*** Task inputs ***
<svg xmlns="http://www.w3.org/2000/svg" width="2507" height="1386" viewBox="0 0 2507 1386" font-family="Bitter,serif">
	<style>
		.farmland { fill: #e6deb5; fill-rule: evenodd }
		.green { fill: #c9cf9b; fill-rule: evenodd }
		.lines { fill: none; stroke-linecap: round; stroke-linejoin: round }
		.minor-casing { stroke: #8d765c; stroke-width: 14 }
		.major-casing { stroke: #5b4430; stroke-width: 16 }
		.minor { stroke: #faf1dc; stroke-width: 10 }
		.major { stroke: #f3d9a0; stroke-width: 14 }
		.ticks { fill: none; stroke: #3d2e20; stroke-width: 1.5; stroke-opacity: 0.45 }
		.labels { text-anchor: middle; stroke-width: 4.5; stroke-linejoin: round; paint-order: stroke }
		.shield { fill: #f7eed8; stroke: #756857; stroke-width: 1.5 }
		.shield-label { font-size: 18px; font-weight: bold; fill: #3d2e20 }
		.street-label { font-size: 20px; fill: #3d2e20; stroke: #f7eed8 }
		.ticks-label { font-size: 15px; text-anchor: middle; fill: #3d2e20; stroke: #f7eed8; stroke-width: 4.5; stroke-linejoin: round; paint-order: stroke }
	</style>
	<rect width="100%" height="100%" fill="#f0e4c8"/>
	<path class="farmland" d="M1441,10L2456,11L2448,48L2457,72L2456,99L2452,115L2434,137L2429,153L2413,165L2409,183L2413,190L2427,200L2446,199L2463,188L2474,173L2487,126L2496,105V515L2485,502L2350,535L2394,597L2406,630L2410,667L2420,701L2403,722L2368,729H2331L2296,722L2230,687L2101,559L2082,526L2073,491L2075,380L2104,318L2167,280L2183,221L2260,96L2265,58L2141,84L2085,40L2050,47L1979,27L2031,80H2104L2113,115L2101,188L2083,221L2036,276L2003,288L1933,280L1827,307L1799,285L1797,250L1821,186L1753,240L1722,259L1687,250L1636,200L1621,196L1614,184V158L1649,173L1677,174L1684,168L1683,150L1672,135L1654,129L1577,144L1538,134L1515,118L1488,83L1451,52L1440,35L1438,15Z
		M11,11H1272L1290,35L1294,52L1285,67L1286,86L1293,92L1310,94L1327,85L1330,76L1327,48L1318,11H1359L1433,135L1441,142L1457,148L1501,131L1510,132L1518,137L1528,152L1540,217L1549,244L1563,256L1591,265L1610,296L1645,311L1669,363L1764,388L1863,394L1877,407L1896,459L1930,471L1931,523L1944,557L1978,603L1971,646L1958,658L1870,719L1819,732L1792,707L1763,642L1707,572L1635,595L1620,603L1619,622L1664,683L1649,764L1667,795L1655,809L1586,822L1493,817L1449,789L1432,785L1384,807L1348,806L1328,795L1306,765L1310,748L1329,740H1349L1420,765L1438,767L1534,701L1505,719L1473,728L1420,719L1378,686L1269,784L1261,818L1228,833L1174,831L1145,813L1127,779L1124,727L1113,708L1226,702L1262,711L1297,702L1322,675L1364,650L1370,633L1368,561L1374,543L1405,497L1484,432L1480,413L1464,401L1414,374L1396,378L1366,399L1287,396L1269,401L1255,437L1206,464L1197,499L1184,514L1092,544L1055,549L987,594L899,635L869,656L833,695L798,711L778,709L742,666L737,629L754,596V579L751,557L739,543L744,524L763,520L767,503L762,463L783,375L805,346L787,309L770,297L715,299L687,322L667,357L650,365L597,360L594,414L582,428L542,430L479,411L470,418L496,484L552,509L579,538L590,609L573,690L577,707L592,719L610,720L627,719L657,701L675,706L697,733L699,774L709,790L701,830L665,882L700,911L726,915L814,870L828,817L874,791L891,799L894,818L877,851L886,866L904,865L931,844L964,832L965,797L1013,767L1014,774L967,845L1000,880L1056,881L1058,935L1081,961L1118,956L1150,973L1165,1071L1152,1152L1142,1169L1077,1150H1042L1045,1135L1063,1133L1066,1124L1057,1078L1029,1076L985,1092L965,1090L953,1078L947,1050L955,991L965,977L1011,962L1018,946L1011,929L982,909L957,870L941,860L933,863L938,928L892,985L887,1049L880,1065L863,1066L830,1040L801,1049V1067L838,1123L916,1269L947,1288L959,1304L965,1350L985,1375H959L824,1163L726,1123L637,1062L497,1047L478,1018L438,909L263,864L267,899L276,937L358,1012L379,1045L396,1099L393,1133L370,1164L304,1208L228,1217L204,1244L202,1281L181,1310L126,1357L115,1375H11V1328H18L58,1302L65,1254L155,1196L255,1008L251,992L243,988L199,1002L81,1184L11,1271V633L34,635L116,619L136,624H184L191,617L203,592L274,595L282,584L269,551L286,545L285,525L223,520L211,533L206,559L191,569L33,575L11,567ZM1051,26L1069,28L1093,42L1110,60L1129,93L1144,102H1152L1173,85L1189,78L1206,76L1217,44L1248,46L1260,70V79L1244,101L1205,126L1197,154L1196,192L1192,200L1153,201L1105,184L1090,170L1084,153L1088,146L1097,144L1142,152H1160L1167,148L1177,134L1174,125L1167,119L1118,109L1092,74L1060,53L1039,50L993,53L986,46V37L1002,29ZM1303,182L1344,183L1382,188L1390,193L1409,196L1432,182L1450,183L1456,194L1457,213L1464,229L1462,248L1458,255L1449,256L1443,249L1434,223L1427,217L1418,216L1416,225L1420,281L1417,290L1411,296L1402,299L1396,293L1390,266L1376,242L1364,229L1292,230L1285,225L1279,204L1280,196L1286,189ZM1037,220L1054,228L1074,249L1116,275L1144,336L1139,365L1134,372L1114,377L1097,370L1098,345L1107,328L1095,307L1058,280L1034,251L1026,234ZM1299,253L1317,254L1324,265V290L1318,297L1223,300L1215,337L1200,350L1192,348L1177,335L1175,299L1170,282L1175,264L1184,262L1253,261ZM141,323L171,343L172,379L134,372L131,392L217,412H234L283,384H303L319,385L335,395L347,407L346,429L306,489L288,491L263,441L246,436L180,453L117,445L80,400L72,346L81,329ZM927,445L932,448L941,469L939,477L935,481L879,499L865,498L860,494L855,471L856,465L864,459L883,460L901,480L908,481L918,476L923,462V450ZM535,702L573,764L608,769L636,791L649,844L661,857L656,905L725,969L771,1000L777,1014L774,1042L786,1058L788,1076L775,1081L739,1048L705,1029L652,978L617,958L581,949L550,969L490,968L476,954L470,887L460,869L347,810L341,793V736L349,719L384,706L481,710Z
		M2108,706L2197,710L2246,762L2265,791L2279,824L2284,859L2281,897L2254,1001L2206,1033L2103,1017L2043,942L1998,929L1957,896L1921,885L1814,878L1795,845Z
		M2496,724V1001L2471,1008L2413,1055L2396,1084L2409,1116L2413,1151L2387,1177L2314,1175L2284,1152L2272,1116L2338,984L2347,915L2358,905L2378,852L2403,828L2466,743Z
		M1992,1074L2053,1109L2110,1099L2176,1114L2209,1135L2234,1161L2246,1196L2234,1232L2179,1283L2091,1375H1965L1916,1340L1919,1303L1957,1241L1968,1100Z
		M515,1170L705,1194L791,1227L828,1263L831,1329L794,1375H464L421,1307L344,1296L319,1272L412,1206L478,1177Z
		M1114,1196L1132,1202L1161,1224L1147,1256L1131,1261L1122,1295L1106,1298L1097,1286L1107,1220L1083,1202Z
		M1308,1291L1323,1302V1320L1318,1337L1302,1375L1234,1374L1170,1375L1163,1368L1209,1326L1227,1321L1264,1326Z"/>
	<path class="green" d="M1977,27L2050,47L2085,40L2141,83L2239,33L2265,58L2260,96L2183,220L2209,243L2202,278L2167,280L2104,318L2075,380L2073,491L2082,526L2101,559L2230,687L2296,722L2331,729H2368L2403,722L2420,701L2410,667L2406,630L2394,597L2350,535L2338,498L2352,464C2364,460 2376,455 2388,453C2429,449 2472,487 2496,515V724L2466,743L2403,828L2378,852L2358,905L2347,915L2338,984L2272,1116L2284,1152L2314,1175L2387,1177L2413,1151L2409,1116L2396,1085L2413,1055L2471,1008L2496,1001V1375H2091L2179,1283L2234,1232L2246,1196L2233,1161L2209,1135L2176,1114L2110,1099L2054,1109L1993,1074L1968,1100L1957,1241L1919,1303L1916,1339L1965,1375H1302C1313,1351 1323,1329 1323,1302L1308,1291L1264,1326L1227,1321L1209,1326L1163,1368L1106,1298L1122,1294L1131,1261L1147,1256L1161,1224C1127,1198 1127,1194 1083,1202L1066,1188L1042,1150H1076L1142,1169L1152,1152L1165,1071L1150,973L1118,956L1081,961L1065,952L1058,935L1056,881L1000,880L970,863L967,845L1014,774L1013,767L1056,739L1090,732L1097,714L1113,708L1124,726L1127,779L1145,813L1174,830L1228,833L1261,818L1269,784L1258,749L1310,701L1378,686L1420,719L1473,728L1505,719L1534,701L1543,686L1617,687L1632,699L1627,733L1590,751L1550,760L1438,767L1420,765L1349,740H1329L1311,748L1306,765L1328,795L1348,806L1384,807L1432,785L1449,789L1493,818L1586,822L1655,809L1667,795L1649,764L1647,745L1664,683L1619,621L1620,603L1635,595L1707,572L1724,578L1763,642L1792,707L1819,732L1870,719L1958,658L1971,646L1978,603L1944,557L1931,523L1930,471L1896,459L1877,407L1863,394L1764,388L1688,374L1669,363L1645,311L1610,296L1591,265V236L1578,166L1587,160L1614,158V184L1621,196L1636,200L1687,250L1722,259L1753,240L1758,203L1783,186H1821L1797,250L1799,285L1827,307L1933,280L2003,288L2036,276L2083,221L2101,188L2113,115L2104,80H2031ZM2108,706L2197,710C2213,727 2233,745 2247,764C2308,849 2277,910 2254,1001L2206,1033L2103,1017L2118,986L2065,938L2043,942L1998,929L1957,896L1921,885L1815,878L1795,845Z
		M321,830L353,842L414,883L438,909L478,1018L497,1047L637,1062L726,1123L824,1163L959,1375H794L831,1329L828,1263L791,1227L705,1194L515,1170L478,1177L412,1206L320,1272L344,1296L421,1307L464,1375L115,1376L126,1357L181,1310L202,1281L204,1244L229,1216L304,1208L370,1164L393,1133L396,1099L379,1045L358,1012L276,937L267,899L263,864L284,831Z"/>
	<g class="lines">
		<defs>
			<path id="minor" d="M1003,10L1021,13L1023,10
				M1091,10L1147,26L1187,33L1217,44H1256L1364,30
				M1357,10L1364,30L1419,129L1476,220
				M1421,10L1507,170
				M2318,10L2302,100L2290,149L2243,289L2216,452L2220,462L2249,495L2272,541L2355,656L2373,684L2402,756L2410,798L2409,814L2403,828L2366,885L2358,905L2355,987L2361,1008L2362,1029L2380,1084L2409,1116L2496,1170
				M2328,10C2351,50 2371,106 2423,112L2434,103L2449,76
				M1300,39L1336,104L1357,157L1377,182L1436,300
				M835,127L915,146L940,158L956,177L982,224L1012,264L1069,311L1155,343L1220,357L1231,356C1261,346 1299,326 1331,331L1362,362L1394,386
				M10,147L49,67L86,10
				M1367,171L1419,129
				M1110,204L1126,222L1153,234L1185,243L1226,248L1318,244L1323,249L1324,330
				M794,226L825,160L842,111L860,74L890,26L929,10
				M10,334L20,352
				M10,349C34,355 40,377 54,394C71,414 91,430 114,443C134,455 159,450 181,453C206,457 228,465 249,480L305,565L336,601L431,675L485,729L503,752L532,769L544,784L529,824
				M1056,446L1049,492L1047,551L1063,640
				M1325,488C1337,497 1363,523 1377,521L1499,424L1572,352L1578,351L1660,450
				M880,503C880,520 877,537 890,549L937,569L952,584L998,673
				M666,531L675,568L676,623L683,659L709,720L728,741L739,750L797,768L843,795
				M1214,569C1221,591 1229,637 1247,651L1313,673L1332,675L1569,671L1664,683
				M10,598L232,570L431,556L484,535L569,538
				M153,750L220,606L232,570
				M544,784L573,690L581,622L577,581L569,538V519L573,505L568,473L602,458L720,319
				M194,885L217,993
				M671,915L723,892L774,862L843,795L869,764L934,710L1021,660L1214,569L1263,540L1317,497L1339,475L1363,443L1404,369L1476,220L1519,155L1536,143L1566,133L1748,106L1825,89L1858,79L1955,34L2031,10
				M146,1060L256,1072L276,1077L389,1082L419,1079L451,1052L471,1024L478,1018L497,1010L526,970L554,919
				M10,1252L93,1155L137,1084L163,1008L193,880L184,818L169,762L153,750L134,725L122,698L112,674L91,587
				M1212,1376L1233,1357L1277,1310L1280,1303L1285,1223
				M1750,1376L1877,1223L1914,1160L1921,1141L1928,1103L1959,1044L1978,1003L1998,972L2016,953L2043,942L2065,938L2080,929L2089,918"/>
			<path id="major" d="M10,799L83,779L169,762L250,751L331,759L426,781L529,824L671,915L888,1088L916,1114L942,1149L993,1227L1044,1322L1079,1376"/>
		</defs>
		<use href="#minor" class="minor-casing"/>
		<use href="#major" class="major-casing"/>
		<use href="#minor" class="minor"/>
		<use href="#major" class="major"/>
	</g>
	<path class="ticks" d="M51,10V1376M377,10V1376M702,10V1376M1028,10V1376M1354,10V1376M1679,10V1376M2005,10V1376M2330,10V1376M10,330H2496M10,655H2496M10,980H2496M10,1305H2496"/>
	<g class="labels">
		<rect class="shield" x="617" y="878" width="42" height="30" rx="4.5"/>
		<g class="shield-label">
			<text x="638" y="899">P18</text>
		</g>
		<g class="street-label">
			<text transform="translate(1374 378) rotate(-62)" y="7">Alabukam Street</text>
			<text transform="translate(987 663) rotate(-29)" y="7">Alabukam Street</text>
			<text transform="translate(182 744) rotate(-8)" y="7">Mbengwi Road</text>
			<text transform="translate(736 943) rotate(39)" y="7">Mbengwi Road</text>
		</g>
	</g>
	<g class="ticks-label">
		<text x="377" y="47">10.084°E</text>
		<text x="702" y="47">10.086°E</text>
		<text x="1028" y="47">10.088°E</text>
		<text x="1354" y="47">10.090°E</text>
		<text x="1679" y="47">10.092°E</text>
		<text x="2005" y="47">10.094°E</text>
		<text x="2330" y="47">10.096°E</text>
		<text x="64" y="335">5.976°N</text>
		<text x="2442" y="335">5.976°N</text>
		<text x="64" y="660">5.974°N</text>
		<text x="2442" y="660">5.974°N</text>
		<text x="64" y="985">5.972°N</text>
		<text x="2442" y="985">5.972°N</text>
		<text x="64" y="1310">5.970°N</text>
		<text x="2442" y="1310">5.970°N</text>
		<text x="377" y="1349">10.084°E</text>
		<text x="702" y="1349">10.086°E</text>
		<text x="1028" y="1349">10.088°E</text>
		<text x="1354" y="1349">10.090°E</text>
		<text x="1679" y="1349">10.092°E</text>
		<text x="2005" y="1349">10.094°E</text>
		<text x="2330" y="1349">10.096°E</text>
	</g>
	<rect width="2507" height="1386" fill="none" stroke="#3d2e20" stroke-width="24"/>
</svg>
*** End of Task inputs ***
- [Exercise instructions]: What is the number of lines above that contain "Alabukam"? Answer with that number only.

- [Response]: 2